Walking for wellness

30 Apr 2019

Can walking improve your mental wellbeing? The signs all point to yes. A large-scale 2018 study concluded that the positive effects of connecting with nature last up to seven hours after you get home -- and those at greater risk of developing mental health issues benefit more than anyone else. 

The wisdom of our ancestors

Societies around the world link walking with a positive mental attitude, and have done so for thousands of years. Native Americans practise firewalking as a way to overcome self-doubt and focus on mind over matter. Buddhist monks engage in ritual walking in temples as part of a metaphorical journey towards the path of enlightenment. The Japanese have developed the art of "forest bathing", meaning to soak up the quiet atmosphere of the woods to boost creativity. 

What are the benefits?

The physical rewards of regular, brisk walking are clear to see, but the mental benefits might be even more powerful. Walking can help to reduce the stress hormone cortisol and release mood-boosting chemicals, and can also be a great way to meet new people; you'll find plenty of groups across the UK who meet regularly to walk and talk, whether it's strolling though a local park or accomplishing a challenging ascent of one of the country's most famous peaks. 

Learn to walk mindfully

Plenty of institutions recommend mindful walking to those who find traditional meditation difficult. To bring your mind and body in sync, try to let go of any swirling thoughts and instead focus on what's going on around you with sustained awareness. Walk at a natural pace, pay attention to the rhythm of your footsteps and tune in to the sights, sounds and smells that surround you. If your mind begins to wander, try counting your footsteps to stay present.
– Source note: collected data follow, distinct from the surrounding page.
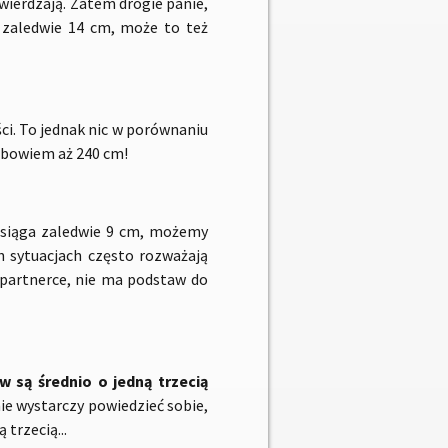
twierdzają. Zatem drogie panie,
o zaledwie 14 cm, może to też
ci. To jednak nic w porównaniu
 bowiem aż 240 cm!
 osiąga zaledwie 9 cm, możemy
h sytuacjach często rozważają
a partnerce, nie ma podstaw do
 są średnio o jedną trzecią
nie wystarczy powiedzieć sobie,
 trzecią...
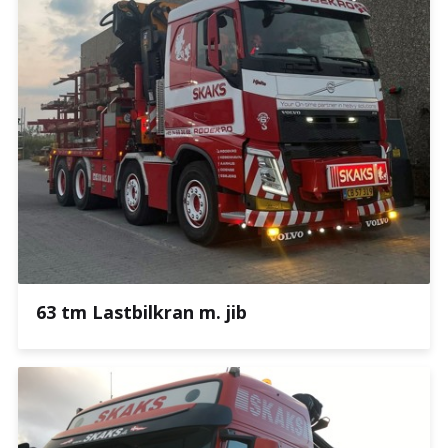
63 tm Lastbilkran m. jib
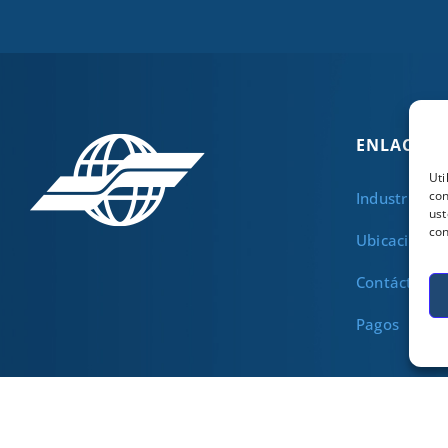
ENLACES Ú
Uti
con
Industrias
ust
con
Ubicaciones
Contáctenos
Pagos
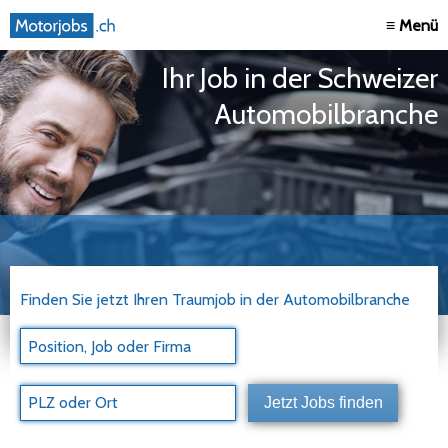
≡ Menü
Ihr Job in der Schweizer
Automobilbranche
Finden Sie jetzt Ihren Traumjob in der Automobilbranche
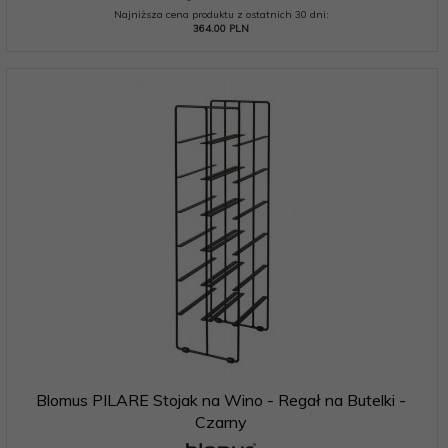
Najniższa cena produktu z ostatnich 30 dni:
364.00 PLN
Blomus PILARE Stojak na Wino - Regał na Butelki -
Czarny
A case of wellness wanderlust? 

Walking holidays are tipped to be one of the top travel trends of 2019 -- a huge 81% of you keep active when you travel by walking or swimming. You could take a pilgrimage through Peru, travelling with a local guide to explore Inca ruins and learn about the Andean way of life, or hike an ancient route through the wild interior of Japan, travelling from hut to hut by way of fragrant cedar forests and forested mountains. This new fashion of transformative travel is all about slowing down, enjoying the journey and inspiring lasting life changes.

You can start at your own doorstep

You don't need to travel to a far-flung destination to reap the benefits of the outdoors. By committing to daily walking for a solid month, you can create a habit that's likely to stick. Don't try to change your life in one day -- start simple, like walking the dog at a set time every day, or walking to work in the mornings when the sun is shining. Even in the din of the big city, it's possible to find moments to savour.